Yawn - Heard it all before.
"Home taping is killing music"
"Video killed the radio star" (like how I fitted that in? no - I'll get me coat)
"Video is killing movies"
"Internet is killing music"
To be honest, the heydays of music have passed because you know what, the kids have more to do now. They don't sit in their bedrooms listening to 7" all day anymore; they spend thier hours killing people in drive-by shootings on their PS3/Xbox, or taming ponies on their Wii.
I have to ask; how much poorer would society REALLY be if there were no record conglomerates, nobody recorded music for the masses, and maybe even if there were no more films? Yeah, I can see why this is SO MUCH MORE IMPORTANT than the energy crisis, global warming, people being afraid of what a group of kids will do to them if they ask them to stop smashing up a car, research into diseases that kill thousands...
(for the record, I'm not a freetard, just a free thinker)
You hit on the nail there buddy.
It is about time the music industry realised their market and business model has changed permanently and making easy millions out of pop music is no longer an option.
On behalf of our reality overlords, I welcome the music industry and all those who think popular music is the path to instant fame and fortune. Subscribe to Simon Cowell's ruthlessness if you really want that and try understanding the word "business" in the description "music business".
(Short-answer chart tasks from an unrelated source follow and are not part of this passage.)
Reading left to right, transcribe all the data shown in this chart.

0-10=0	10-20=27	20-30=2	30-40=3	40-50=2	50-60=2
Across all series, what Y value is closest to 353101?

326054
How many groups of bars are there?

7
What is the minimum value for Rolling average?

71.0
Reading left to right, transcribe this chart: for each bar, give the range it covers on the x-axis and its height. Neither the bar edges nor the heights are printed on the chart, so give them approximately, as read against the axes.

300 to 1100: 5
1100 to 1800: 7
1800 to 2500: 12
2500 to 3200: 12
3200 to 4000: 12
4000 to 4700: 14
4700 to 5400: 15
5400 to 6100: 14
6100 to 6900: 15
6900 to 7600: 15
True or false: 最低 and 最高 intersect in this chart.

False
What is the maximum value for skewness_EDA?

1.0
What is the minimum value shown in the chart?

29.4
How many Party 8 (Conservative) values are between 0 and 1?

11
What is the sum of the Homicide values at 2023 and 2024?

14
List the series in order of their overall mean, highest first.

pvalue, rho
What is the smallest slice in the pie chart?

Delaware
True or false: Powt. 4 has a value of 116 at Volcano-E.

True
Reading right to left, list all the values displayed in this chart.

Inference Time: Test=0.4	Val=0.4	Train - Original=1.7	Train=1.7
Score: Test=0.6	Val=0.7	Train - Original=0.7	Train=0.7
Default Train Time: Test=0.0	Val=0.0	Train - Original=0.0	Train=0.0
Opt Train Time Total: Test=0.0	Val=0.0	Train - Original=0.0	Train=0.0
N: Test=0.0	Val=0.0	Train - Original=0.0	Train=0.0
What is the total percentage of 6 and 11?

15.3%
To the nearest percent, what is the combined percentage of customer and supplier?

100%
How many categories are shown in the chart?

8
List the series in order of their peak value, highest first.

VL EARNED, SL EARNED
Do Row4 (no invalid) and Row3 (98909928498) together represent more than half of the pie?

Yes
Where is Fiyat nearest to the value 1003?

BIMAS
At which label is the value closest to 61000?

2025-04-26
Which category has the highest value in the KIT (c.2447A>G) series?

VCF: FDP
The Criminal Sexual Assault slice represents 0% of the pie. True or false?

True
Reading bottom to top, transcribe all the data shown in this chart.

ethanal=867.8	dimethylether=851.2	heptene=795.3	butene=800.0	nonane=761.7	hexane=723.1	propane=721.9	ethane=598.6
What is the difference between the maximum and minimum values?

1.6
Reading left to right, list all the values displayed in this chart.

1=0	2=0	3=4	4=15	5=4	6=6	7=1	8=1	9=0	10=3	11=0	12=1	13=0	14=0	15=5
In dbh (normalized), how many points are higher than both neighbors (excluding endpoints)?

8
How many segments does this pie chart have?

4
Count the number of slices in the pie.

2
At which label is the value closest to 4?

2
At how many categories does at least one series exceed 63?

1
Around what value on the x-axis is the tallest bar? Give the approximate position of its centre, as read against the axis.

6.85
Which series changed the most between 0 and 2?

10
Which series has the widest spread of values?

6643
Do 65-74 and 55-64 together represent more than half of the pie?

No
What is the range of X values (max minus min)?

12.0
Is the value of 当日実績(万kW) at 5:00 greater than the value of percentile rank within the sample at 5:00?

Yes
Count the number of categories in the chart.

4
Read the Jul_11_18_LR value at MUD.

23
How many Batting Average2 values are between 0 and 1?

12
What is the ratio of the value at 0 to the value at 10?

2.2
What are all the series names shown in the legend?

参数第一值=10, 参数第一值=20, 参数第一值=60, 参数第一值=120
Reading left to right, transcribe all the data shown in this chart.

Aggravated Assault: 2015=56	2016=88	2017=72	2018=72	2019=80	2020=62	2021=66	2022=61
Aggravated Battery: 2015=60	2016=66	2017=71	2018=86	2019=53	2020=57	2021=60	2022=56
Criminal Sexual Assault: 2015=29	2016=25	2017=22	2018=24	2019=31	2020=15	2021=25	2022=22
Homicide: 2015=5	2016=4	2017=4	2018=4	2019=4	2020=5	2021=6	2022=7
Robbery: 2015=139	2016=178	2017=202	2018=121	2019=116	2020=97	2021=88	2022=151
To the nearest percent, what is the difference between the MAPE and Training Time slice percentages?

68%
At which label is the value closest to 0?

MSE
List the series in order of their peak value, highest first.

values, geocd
It's natural for the likes on Bono to invoke the spectre of child Pr0n to support his argument: politicians are at it, the police are at it and advocates all over the shop are always at it. It's a cudgel with which to beat down one's opponents and an effectively blunt instrument in almost every situation. But let's not take too many more lectures about the good and evils of world off this obscenely wealthy mutlimillionaire and his chums in the music biz. Hardly the best of role models, are they? More like snake-oil salesmen.